Ophelia Maternal Care is here. And it's long overdue.

This Mother's Day, we're announcing something we've been working toward for a long time.

Every six minutes, an American dies of an opioid overdose. For pregnant patients managing opioid use disorder, the stakes are even higher and the access to care even worse. Many pregnant patients with OUD never receive treatment. Not because treatment doesn't exist. Not because the evidence isn't clear. Because the systems in place today weren't built for them.

Today, we're changing that.

We're formally launching Ophelia Maternal Care, a dedicated clinical program for pregnant and postpartum patients managing OUD, built on years of clinical experience, strong outcomes data, and a clear understanding of why this gap has persisted so long.

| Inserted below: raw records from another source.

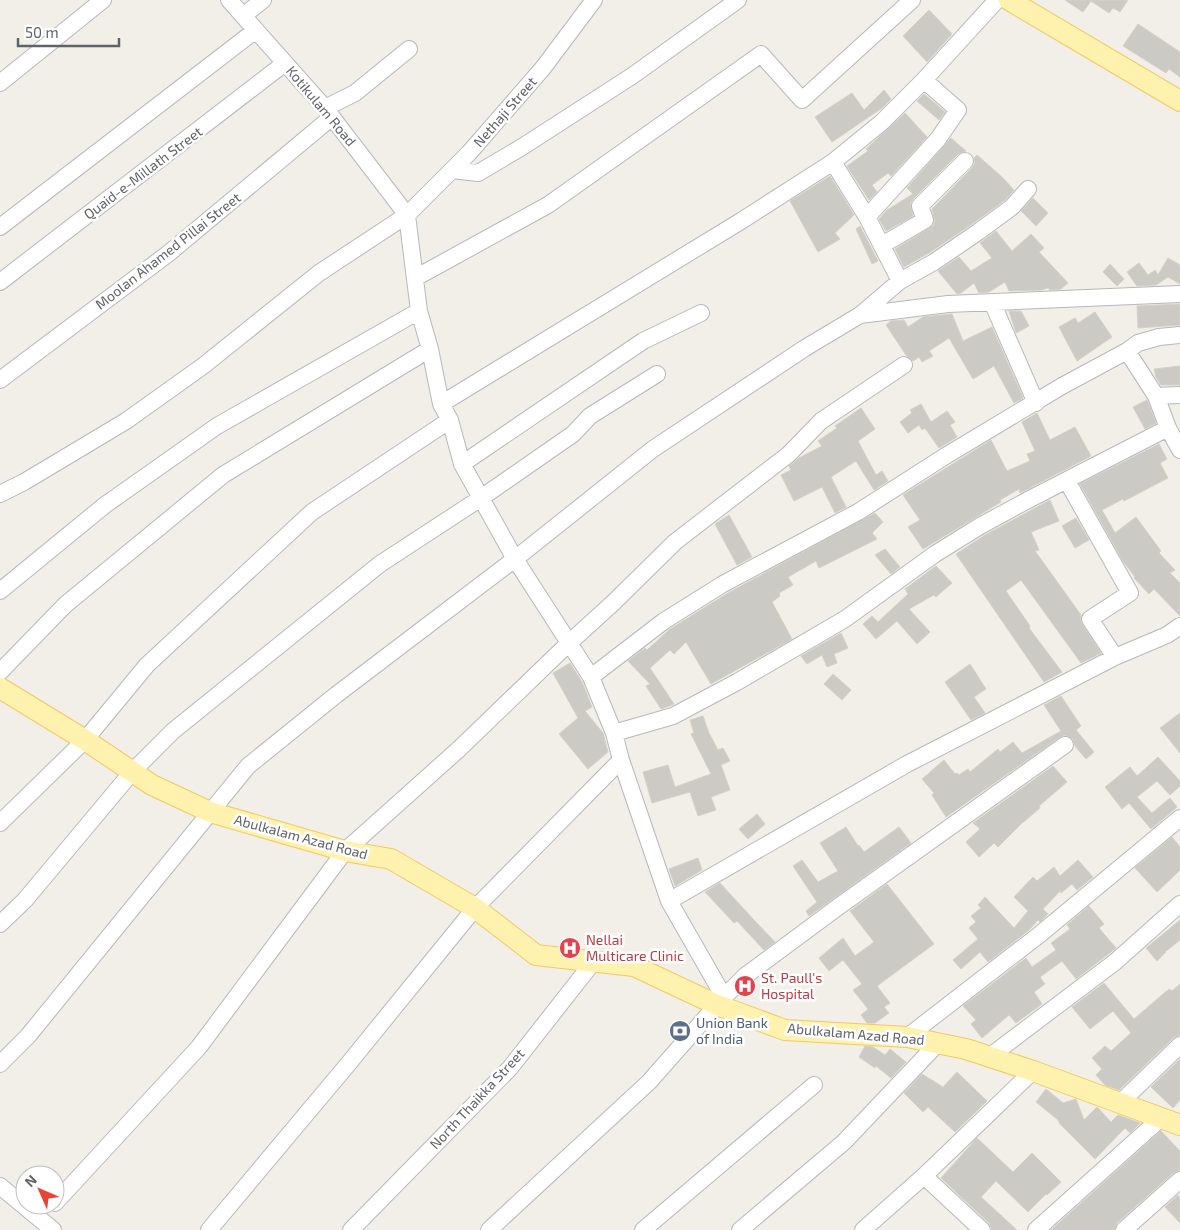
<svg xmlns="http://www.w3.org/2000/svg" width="1180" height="1230" viewBox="0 0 1180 1230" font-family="'Exo 2',sans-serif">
<rect width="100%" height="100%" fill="#f1efe8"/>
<path fill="#cccac5" stroke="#d6d1c6" d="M1065,0H1128L1120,12L1113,8L1109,13L1091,1L1083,12Z
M929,10L952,34L927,62L903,36Z
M1138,24L1180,52V77L1169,69L1166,73L1123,46Z
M884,90L891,99L882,108L832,142L815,117L852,93L864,110Z
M924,94L945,112L939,120L917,101Z
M905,113L927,137L891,176L888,173L872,185L877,192L869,200L847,166L868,151L866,149Z
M951,138L966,151L958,154L913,199L910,204L913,216L886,231L879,219L887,210L913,194L907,188Z
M977,155L1002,177L1014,190L1005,200L972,224L929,253L904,267L895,249L933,226L935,221L932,209L972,168L975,163L974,158Z
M830,176L854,215L835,233L840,239L818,252L790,201Z
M1033,198L1048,213L1036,226L1021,211Z
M860,226L878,261L872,264L856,229Z
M996,231L1012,251L1031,234L1044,248L1039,252L1068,283L1061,289L1050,290L1048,288L1042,290L1009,291L1005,282L989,292L979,293L974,283L961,293L957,294L938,271L959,257L971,271L992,258L980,243Z
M1168,258L1180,265V284L1168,277L1156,285L1137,286L1127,272L1139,263L1148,275L1155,270L1158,275Z
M1110,264L1124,279L1117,286L1103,272Z
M1180,304V325L1138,328L1137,306Z
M1009,311H1021L1029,326L1016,333Z
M1095,312L1112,337L1077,361L1059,327L1075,318L1078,323Z
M952,314L963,341L992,327L1023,398L1014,403L994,366L973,379L949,338L929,351L933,356L922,362L919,357L913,361L906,355L886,325L891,321L904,320L908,327L923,317Z
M1180,366V385H1161L1156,377L1154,369Z
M1147,400L1156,423L1145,429L1133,407Z
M921,404L931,422L947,411L955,422L950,425L957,437L939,448L925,428L922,430L919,425L908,433L900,422L912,413L910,410Z
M861,408L875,429L858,441L876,475L882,471L888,481L874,490L856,461L831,477L846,507L835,513L822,487L794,501L781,475L791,470L789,466L799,458L822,446L818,441L837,428L835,426Z
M1037,413L1050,440L1075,427L1091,456L1020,493L1019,489L1000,500L1001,502L923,549L908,527L920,520L903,495L991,440L1007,471L1030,461L1027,454L1035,451L1022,422Z
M1159,444L1167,459L1160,463L1168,478L1124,501L1123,499L1102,510L1115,533L1136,517L1161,551L1159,553L1175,570L1170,573L1180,583V616L1154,589L1149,594L1134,578L1135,577L1123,561L1080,484Z
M1050,500L1059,521L1031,532L1039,550L1035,551L1081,615L1080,619L1082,624L1101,653L1081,663L1021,580L1006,591L1030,626L1029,628L1062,672L1044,682L956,554L985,535Z
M875,513L883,522L872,533L877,539L819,568L816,561L788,577L793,585L779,593L780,596L772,602L792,639L711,684L686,642L674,654L670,650L650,668L674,704L661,709L646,686L650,684L628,661L645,648L647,650L670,629L728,593Z
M729,515L752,557L737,565L715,524Z
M1076,518L1089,540L1075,548L1062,526Z
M885,549L900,567L891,574L875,555Z
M936,566L952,583L936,597L934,595L909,609L930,632L917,644L897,621L876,639L863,624L872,616L878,622L908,594L905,589Z
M841,633L848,648L834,654L837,663L827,667L822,655L807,664L801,656Z
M570,663L582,682L592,707L585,711L603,733L608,752L588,769L559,734L578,718L553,673Z
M970,664L986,689L974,697L985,713L971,720L945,682Z
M833,674L851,690L842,700L824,684Z
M1061,696L1081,726L1076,730L1094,752L1086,759L1075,746L1073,739L1065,735L1060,737L946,817L932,795L934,793L922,779L944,760L955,774L957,773L959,775L968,769L970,772L998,749L1000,752L1013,742L1022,753L1061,731L1044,705Z
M1180,713V753L1160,728Z
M703,716L709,733L718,750L723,748L730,761L721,765L730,790L711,797L716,810L698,816L690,792L652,803L643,772L668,765L675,787L711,774L691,734L694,733L690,720Z
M1158,757L1180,781V786L1170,795L1157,781L1137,797L1152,813L1170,798L1177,807L1151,829L1129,803L1122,809L1105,787L1130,767L1137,776Z
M1053,766L1067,782L1039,806L1040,808L1020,825L998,847L994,843L979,857L966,842L980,829L973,823Z
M757,814L765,824L748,839L739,829Z
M846,827L858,846L859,845L864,852L899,827L911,843L809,916L806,911L817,902L793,866L802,860L818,882L838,871L820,843Z
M1172,837L1180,847V870L1157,892L1135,868Z
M698,858L702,870L675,886L669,869Z
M1078,860L1093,877L1077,890L1072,884L1061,893L1060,891L1043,909L1048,914L1040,922L1038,920L1029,930L988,962L980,952L961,969L953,960L978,939L969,928L976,922L971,916L981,908L978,905L985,897L1014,928L1028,911L1014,897L1033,877L1037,881L1054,867L1060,876Z
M720,883L754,920L775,942L764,950L737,921L734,923L705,892Z
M887,884L934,944L877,986L890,1003L884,1007L889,1013L875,1023H867L861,1015L868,1009L853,990L862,984L843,960L829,971L819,958L843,938L855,956L874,942L850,911Z
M1089,906L1104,924L1099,928L1116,948L1076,979L1062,961L1040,977L1045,984L1034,992L1042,1004L1016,1023L1009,1015L982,1038L971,1024L976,1020L963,1006L1026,958L1032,967L1056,950L1051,943L1070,929L1067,925Z
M1180,920V940L1165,952H1166L1157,961L1146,948Z
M1104,983L1134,1019L1169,989L1172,991L1180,984V1035L1173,1038L1119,1090L1105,1085L1096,1075L1102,1069L1092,1058L1105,1046L1111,1051L1131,1033L1113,1011L1090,1029L1072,1007Z
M865,1046L873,1047L885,1055L890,1049L906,1062L891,1078L876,1066L875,1068L859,1057Z
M1180,1059V1100L1173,1108L1151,1087Z
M957,1072L987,1101L955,1132L928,1107L923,1112L904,1093L922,1074L943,1087Z
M1046,1089L1063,1103L1076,1099L1084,1120L1097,1107L1111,1122L1118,1115L1140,1123L1130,1133L1125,1128L1095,1159L1060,1124L1058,1120L1036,1102Z
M1161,1131L1180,1151V1170L1173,1173L1117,1223L1114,1230H1051Z
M977,1138L1013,1172L1032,1153L1061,1182L1047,1195L1046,1194L1028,1212L996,1181L981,1197L1017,1230H992L989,1223L941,1178Z
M1178,1195L1180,1198V1223L1165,1207Z"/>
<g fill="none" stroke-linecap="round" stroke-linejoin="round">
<g stroke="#b5b8bc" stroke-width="18">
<path id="minor" d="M229,0L325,108L407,215
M243,16L263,0
M0,83L103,0
M325,108L355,93L409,49
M833,162L867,217L900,281
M452,170L478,173L522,147L632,76L738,0
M407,215L419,311L430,349L441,404L450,420L462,464L515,559L591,677L664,621L723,584L858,512L947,455L1062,386L1127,351L1138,343L1159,337L1180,335
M867,217L938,139L958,110L924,80
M0,227L256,30
M882,245L925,220L920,206L965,161
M415,278L548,205L761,54L802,100L912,0
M0,282L285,63
M992,302L1036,403
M860,315L948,304L1180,294
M1127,351L1156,396
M0,380L169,253L332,117
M441,404L741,221L833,162L882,122L924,80L997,0
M1168,428L1180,450
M462,464L643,341L701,313
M1067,481L1130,593L1090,619L1115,657
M0,494L24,482L126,421L203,366L319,273L407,215L469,153L543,68L594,0
M0,591L105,505L217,426L419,311
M0,672L65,605L223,475L430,349
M591,677L614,733L673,716L737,682L845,619L935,554L980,526L1028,500L1168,428L1156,396L1180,395
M614,733L621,760L669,901L724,997
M0,823L85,740L147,665L312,512L450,420
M669,901L907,764L1115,657L1167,635L1180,626
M0,924L25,900L132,772L173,731L380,564L481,498L573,434L590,416L657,374
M907,1037L1039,935L1180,818
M989,1057L1115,962L1180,904
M0,1064L28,1036L248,766L336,695L515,559L653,449L805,348L860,315L900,281L934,262L978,232L1012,207L1028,189
M1120,1103L1180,1045
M924,1176L982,1230
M0,1186L53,1230
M55,1203L199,1047L345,851L459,749L569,643L613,603L675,542L789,454L821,421L904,365
M209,1230L349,1063L475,908L621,760
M351,1230L510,1068L594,961
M489,1230L649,1082L724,997L745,976L838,907L1065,745
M643,1230L814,1085
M740,1230L844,1142L939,1042
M863,1230L924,1176L1033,1071
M1036,1230L1160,1119
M1124,1230L1180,1180"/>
</g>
<g stroke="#f2c960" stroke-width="22">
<path id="major" d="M1009,0L1180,101
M0,688L85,740L152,785L210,812L345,851L391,859L475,908L536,955L634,966L717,1005L785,1030L907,1037L966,1049L1033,1071L1180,1125"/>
</g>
<use href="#minor" stroke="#fff" stroke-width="16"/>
<use href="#major" stroke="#fff2af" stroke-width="20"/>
</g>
<defs>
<g id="hospital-disc" transform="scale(1.125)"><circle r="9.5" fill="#e0444e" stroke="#fff"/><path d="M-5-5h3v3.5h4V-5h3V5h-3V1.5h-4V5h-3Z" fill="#fff"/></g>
<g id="bank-disc" transform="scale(1.125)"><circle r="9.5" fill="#5c6f8a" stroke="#fff"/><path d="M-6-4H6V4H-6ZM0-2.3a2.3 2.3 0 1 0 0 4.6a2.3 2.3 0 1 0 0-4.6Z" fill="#fff"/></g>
</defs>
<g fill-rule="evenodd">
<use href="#hospital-disc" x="570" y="948"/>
<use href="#hospital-disc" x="745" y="986"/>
<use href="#bank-disc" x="680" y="1031"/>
</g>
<g text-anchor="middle" stroke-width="5" stroke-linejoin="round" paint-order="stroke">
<g font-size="14" fill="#5f6368" stroke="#fff">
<text transform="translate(321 106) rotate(50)" y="5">Kotikulam Road</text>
<text transform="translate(505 112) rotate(-49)" y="5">Nethaji Street</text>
<text transform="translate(143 173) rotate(-37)" y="5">Quaid-e-Millath Street</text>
<text transform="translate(168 251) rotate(-38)" y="5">Moolan Ahamed Pillai Street</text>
<text transform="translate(301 837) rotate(15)" y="5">Abulkalam Azad Road</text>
<text transform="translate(856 1034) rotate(5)" y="5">Abulkalam Azad Road</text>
<text transform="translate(477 1099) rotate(-47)" y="5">North Thaikka Street</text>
</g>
<g font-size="14" fill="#be3a42" stroke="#fff" text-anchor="start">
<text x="586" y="945">Nellai<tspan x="586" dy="16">Multicare Clinic</tspan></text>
<text x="761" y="983">St. Paull's<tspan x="761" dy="16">Hospital</tspan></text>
</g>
<g font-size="14" fill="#4e5e75" stroke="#fff" text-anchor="start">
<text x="696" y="1028">Union Bank<tspan x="696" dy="16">of India</tspan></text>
</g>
</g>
<g transform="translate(40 1190) rotate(315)"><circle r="24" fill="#ffffff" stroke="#bfc1c3"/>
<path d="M0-4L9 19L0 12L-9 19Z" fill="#ea4335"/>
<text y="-8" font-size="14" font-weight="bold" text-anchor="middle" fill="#5f6368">N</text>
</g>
<path d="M18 38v8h101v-8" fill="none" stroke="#5f6368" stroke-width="2.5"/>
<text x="25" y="38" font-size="15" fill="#5f6368" stroke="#ffffff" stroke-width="4" paint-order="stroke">50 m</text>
</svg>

Pregnant patients with OUD face stigma from providers who don't know how to help, fragmented care that drops them at delivery, and dangerous misinformation telling them to stop their medication. We built Ophelia Maternal Health to address all of it: a specialized clinical team, protocols grounded in ACOG guidelines, and a fully virtual model that removes the access barriers keeping patients from care.

The financial case is just as clear as the clinical one, and it operates on two levels. For all patients, not ust pregnant people, Ophelia's outcomes data, drawn from a broad Medicaid population, shows a 70% reduction in total cost of care while in treatment, a 72% reduction in ED visits, and a 95% reduction in inpatient mental health costs. But the downstream savings matter just as much: when pregnant patients with OUD receive effective treatment, the costs that follow are dramatically different. A single Neonatal Abstinence Syndrome (NAS)-related NICU admission can exceed $50,000. Keeping patients in stable, evidence-based care during pregnancy is both the right clinical decision and what prevents those admissions from happening in the first place. For payors and MCOs managing this population, the return on covered MOUD treatment is significant and measurable.